Arctic amplification, though well-documented, is continually being challenged and disputed by scientists, and this discovery supports the theory of the phenomenon. A branch of this theory implies that the decreasing difference in temperature between the mid-latitudes and the Arctic will eventually lead to the decelerating of the jet stream that encircles the northern latitudes. This jet stream normally separates ice-cold polar air from the warmer, Southern air. The interruption of the jet stream, such as that seen on the coast of Greenland, would then allow moist, warmer air to seep farther north, warming up the Earth.

The interruption of the jet stream in Greenland is so vital and alarming to the scientists involved in climate change and sea level rise monitoring because of the massiveness of the Greenland ice sheet.
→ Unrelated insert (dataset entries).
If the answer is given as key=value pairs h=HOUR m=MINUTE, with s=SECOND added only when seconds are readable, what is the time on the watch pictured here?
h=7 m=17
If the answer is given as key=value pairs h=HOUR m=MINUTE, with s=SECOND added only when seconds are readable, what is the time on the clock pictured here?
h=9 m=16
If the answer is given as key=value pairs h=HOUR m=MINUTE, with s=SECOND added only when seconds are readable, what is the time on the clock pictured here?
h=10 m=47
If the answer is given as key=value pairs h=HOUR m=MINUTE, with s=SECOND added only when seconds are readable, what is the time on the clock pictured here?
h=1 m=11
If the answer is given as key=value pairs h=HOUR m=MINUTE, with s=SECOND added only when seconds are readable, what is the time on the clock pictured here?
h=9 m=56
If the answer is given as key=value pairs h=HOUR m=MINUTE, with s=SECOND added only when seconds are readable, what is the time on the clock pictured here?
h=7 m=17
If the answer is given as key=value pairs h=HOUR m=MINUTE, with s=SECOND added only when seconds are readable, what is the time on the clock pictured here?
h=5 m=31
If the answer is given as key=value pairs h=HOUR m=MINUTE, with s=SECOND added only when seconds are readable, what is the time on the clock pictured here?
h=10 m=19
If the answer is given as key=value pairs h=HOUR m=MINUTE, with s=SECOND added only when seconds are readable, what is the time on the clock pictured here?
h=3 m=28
If this ice sheet, the second largest of the world next to Antartica, were to melt, global sea level would rise up to seven meters. It is, therefore, vital for the researchers on sea level rise to understand the factors of the melting ice, the rapidness and extent to how much sea level would rise in the future and how the freshwater run-off from Greenland's melting ice caps would affect ocean ecology and circulation.

Whether the patterns observed in the previous year will continue on remains unknown. According to the study's lead author Marco Tedesco, scientist at NASA Goddard Institute for Space Studies and research professor at Columbia University's Lamont-Doherty Earth Observatory, the conditions observed in the past "are not necessarily those of the future. We are going into uncharted territory if humans change the forcing."